Troubleshooting for RAZ-enabled AWS environment

This section includes common errors that might occur while using a RAZ-enabled AWS environment and the steps to resolve the issues.

Why does the "AccessDeniedException" error appear? How do I resolve it?

Complete error snippet:
org.apache.hadoop.hive.ql.metadata.HiveException: java.nio.file.AccessDeniedException: 
s3a://abc-eu-central/abc/hive: getFileStatus on s3a://abc-eu-central/abc/hive: 
com.amazonaws.services.signer.model.AccessDeniedException: Ranger result: DENIED, Audit: 
[AuditInfo={auditId={null} accessType={read} result={NOT_DETERMINED} policyId={-1} policyVersion={null} }], 
Username: hive/demo-dh-master0.abc.xcu2-8y8x.dev.cldr.work@abc.XCU2-8Y8X.DEV.CLDR.WORK (Service: null; 
Status Code: 403; Error Code: AccessDeniedException; Request ID: f137c7b2-4448-4599-b75e-d96ae9308c5b; 
Proxy: null):AccessDeniedException

Cause

This error appears when the hive user does not have the required S3 policy.

Remedy

Add the required policy for the user.

For more information, see Ranger policy options for RAZ-enabled AWS environment.

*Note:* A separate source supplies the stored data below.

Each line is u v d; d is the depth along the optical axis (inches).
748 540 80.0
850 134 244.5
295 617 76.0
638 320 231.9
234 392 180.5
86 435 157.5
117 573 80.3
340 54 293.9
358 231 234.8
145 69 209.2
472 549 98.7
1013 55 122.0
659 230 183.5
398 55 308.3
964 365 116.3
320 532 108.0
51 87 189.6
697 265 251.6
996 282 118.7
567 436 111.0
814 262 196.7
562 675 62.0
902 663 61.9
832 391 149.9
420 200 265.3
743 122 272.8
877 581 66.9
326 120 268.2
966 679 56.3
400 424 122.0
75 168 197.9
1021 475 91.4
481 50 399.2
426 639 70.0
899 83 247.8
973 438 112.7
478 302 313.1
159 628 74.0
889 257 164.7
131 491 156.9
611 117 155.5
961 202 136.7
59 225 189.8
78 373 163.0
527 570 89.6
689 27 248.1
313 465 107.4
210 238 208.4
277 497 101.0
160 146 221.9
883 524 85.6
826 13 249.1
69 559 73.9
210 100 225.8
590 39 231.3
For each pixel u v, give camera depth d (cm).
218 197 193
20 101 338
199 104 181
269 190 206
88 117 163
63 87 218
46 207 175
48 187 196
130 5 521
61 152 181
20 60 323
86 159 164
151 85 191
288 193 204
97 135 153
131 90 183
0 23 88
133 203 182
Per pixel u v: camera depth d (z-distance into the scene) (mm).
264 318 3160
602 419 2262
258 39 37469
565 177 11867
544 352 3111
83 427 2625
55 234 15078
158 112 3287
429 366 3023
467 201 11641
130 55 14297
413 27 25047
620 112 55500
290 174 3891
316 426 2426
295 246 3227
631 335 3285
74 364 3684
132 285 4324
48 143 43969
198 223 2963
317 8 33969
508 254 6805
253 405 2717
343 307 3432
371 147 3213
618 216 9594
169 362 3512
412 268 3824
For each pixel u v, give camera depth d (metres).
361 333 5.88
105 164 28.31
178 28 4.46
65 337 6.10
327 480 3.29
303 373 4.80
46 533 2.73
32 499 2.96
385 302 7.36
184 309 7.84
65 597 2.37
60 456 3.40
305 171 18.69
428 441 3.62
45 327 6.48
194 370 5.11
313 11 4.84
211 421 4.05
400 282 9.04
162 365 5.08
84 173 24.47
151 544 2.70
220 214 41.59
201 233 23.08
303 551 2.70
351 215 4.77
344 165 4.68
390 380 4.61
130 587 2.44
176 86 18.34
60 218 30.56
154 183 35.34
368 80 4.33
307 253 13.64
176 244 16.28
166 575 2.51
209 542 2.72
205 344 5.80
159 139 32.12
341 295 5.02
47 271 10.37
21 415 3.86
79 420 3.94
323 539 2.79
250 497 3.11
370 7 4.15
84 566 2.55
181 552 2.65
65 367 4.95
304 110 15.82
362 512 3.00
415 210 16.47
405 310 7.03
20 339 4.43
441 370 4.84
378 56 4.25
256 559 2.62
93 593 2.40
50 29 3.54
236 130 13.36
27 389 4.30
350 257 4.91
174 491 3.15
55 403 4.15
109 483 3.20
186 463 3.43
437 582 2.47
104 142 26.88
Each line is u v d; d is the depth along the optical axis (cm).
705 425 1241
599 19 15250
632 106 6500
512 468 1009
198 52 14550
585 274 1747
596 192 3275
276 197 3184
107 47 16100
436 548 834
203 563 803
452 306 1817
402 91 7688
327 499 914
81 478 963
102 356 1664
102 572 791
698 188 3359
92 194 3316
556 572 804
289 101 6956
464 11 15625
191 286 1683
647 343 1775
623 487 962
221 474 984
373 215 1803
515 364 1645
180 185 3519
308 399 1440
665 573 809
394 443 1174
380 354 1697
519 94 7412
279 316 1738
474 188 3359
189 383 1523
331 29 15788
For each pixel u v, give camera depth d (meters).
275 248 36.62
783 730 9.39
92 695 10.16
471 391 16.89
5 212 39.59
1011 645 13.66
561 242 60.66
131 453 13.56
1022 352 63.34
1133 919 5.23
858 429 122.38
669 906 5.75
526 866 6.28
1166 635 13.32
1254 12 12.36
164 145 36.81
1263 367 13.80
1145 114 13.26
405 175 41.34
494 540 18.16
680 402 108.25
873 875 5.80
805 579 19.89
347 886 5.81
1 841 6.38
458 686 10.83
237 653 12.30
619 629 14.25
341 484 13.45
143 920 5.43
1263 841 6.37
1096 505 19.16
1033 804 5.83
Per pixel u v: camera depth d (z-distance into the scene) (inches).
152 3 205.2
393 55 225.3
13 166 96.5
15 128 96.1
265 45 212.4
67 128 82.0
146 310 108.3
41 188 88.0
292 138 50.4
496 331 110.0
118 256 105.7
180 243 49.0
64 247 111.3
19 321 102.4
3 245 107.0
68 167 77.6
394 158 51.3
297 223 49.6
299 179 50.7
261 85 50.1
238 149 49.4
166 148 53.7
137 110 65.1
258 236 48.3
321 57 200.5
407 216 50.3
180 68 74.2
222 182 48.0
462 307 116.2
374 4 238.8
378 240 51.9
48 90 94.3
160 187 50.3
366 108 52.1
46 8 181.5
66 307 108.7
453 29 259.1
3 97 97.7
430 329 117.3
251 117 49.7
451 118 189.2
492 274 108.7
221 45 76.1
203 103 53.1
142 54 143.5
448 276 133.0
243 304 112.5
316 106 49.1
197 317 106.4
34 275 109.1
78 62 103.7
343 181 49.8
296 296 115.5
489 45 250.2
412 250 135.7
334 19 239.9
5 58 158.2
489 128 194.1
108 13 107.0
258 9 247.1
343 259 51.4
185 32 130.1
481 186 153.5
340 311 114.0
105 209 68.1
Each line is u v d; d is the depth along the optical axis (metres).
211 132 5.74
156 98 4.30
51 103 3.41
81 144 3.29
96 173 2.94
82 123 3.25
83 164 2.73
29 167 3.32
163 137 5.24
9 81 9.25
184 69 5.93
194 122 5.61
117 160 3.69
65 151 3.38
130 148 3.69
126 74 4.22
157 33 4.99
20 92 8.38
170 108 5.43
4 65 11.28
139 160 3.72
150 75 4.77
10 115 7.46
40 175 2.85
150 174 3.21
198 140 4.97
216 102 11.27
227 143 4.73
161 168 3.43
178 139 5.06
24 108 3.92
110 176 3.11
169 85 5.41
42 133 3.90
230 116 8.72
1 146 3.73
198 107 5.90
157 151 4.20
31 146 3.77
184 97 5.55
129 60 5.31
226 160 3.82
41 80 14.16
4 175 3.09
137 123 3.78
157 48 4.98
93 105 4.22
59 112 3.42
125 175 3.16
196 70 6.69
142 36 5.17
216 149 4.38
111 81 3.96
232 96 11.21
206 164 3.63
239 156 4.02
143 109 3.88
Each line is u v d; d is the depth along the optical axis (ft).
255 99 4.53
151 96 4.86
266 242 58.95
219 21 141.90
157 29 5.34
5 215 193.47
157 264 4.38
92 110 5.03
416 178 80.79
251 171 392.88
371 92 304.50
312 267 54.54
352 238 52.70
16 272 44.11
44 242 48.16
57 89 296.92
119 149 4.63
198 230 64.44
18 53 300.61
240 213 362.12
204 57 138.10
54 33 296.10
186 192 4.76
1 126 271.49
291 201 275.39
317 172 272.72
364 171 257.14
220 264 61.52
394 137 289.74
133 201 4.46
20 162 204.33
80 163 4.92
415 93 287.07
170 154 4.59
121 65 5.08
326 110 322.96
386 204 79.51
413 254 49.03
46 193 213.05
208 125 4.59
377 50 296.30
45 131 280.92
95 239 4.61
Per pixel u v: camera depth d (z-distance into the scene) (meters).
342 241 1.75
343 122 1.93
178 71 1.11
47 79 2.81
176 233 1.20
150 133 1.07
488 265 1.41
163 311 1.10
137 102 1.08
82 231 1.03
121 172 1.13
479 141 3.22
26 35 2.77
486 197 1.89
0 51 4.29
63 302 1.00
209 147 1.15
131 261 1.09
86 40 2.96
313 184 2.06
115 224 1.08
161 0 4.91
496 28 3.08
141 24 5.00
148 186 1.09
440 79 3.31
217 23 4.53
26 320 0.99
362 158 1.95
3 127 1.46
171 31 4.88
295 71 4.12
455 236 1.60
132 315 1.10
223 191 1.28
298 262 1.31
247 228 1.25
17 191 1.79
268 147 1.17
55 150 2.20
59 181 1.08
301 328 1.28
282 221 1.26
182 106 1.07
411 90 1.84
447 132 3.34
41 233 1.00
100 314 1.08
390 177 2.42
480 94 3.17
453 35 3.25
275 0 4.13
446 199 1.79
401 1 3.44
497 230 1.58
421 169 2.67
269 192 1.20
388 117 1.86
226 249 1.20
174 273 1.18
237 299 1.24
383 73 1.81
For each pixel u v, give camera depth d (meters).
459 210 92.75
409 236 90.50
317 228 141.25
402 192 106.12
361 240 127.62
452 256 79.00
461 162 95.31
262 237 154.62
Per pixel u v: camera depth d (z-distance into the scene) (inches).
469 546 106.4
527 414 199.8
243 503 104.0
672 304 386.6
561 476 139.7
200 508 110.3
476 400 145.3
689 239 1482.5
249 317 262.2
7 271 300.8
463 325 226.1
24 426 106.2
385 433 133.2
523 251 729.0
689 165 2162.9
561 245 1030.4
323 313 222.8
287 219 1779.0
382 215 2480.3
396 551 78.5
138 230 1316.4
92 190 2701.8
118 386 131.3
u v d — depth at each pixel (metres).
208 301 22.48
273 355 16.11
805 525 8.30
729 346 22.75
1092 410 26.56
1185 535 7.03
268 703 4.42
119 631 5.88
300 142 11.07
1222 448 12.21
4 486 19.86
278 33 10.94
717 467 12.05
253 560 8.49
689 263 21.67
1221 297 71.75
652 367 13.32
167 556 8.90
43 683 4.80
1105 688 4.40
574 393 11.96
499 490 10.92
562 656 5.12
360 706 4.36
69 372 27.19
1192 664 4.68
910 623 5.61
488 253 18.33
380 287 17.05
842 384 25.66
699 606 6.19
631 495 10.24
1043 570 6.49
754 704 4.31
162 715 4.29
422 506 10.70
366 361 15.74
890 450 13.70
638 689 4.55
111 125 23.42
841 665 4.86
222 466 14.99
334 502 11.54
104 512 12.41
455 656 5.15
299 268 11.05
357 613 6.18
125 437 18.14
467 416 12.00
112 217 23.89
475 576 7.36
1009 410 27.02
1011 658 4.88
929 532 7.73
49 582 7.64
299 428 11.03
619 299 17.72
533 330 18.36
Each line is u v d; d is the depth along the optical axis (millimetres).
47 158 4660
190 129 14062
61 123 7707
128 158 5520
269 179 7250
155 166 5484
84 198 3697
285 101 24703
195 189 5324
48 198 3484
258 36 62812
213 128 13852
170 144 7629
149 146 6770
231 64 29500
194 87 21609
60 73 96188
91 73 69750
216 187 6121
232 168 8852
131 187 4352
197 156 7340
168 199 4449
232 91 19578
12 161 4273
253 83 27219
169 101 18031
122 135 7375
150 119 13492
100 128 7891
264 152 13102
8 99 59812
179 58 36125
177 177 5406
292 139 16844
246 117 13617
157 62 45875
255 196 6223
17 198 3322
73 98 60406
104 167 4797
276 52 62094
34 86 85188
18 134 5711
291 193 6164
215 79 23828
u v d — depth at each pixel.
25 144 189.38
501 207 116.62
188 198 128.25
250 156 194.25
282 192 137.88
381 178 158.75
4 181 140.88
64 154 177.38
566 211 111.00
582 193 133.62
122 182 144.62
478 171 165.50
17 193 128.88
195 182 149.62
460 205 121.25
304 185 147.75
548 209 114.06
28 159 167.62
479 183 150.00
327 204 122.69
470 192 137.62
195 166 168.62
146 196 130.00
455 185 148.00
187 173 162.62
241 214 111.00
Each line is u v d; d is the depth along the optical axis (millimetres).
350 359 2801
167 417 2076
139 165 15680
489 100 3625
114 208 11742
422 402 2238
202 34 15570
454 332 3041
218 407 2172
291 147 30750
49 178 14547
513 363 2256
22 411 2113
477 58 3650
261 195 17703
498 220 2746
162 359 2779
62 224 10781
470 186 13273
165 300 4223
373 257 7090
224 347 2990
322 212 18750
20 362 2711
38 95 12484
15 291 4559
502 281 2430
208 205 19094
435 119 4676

Why does the "Permission denied" error appear? How do I resolve it?

Complete error snippet:
Error: Error while compiling statement: 
FAILED: HiveAccessControlException Permission denied: user [csso_abc] does not have 
[READ] privilege on [s3a://abc-eu-central/abc/hive] (state=42000,code=40000)

Cause

This error appears if you did not add the required Hive URL authorization policy to the user.

Remedy

Add the required policy for the user.

Why does the "S3 access in hive/spark/mapreduce fails despite having an "allow" policy" error message appear? How do I resolve it?

Complete error snippet:
S3 access in hive/spark/mapreduce fails despite having an "allow" policy defined for the path 
with ‘java.nio.file.AccessDeniedException: s3a://sshiv-cdp-bucket/data/exttable/000000_0: getFileStatus on 
s3a://sshivalingamurthy-cdp-bucket/data/exttable/000000_0: com.amazonaws.services.signer.model.AccessDeniedException: 
Ranger result: NOT_DETERMINED, Audit: [AuditInfo={auditId={a6904660-1a0f-3149-8a0b-c0792aec3e19} accessType={read} 
result={NOT_DETERMINED} policyId={-1} policyVersion={null} }] (Service: null; Status Code: 403; Error Code: AccessDeniedException; 
Request ID: null):AccessDeniedException’

Cause

In some cases, RAZ S3 requires a non-recursive READ access on the parent S3 path. This error appears when the non-recursive READ access is not provided to the parent S3 path.

Remedy

  1. On the Ranger > Audit page, track the user and the path where authorization failed.
  2. Add the missing Ranger policy to the end user.
    The following sample image shows the Access tab on the Ranger > Audit page where you can track the user and the path:
    The image shows the Access tab on the Ranger Audit page where you can track the user and the path.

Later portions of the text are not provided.